(Information given Opens)
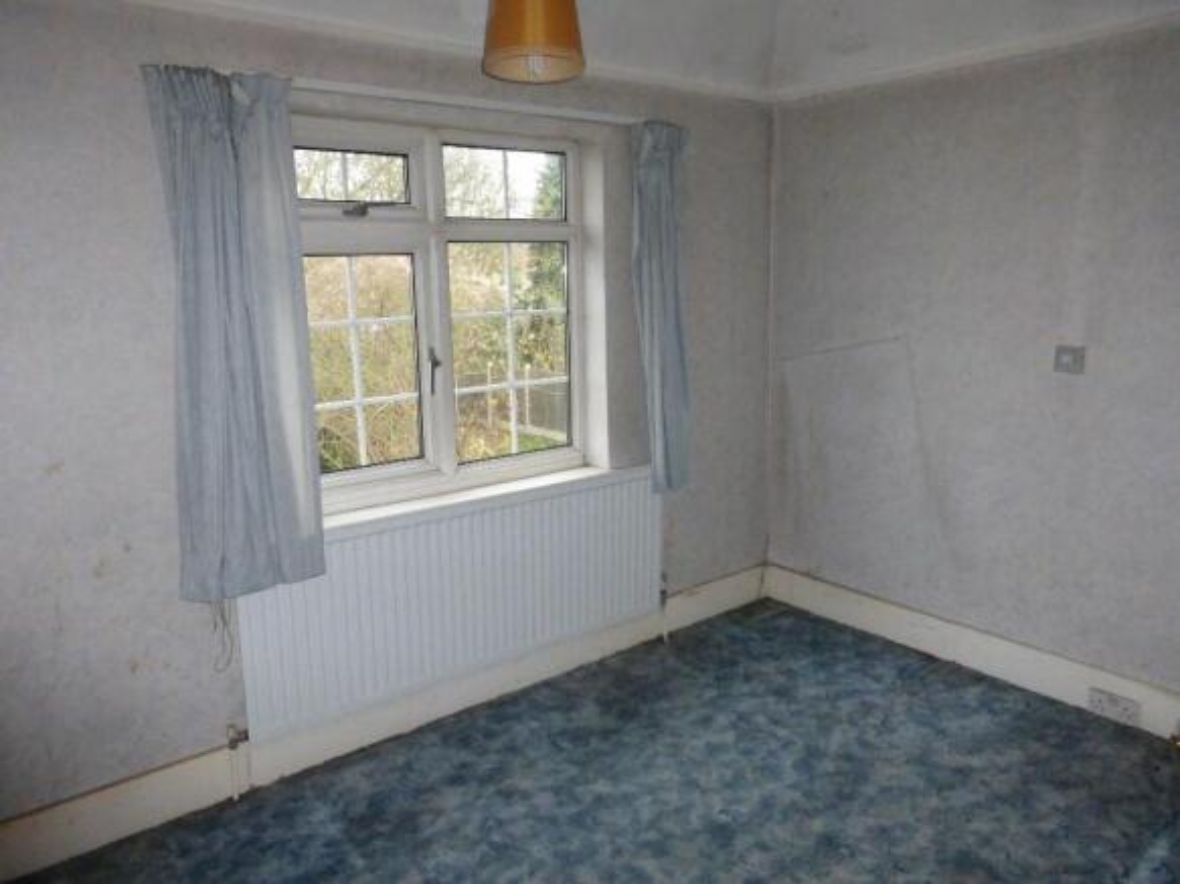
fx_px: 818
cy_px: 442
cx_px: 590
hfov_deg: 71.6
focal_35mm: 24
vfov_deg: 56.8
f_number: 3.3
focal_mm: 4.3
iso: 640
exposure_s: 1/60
(Information given Closes)
(Information given Opens)
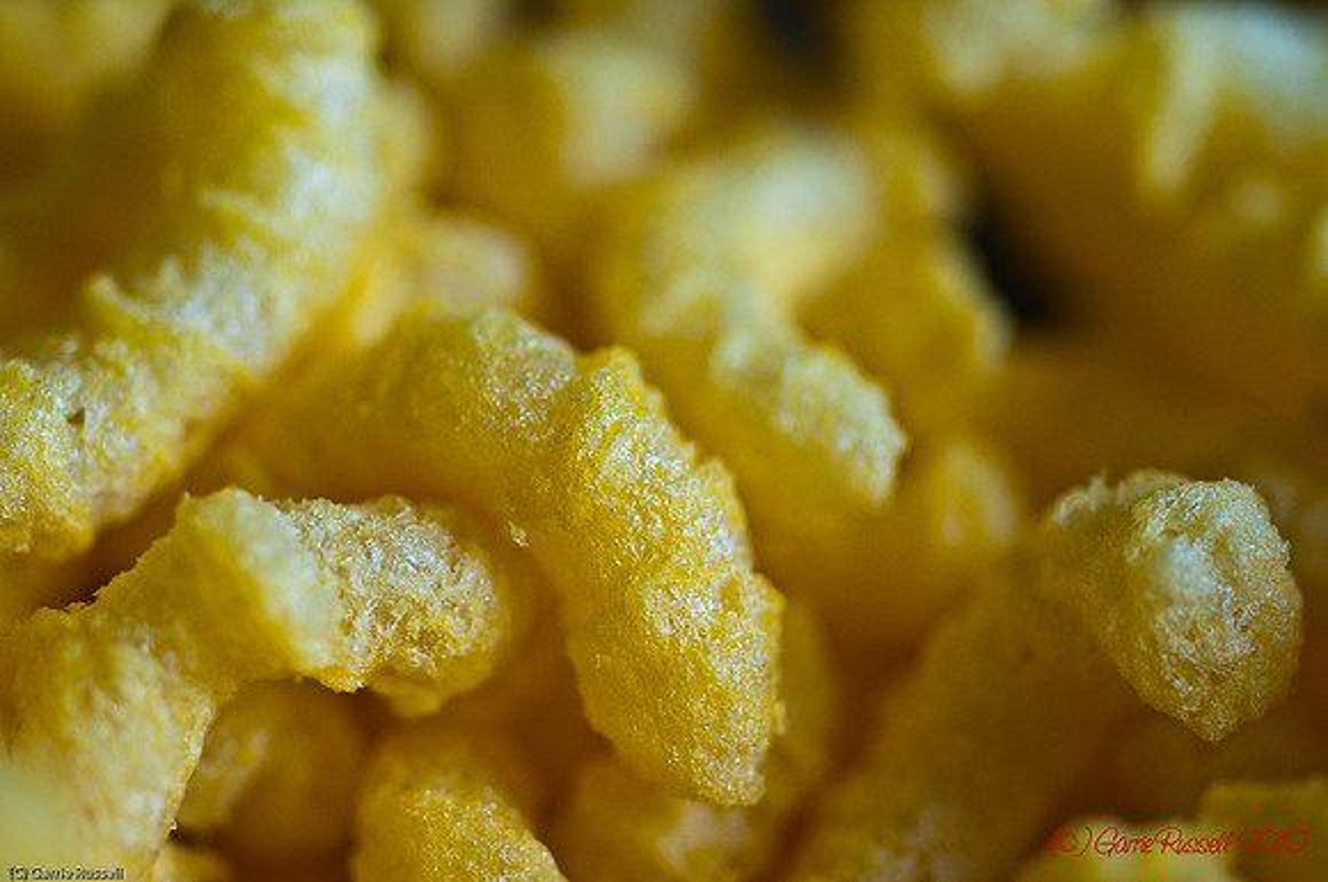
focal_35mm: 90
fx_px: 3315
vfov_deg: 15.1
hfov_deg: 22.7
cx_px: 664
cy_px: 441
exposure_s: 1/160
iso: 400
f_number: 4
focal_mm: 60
(Information given Closes)
Job item: Take the entries above and return only the lines from the one with "fx_px: 3315" to the one with "focal_mm: 60", both included, unchanged.

Written answer:
fx_px: 3315
vfov_deg: 15.1
hfov_deg: 22.7
cx_px: 664
cy_px: 441
exposure_s: 1/160
iso: 400
f_number: 4
focal_mm: 60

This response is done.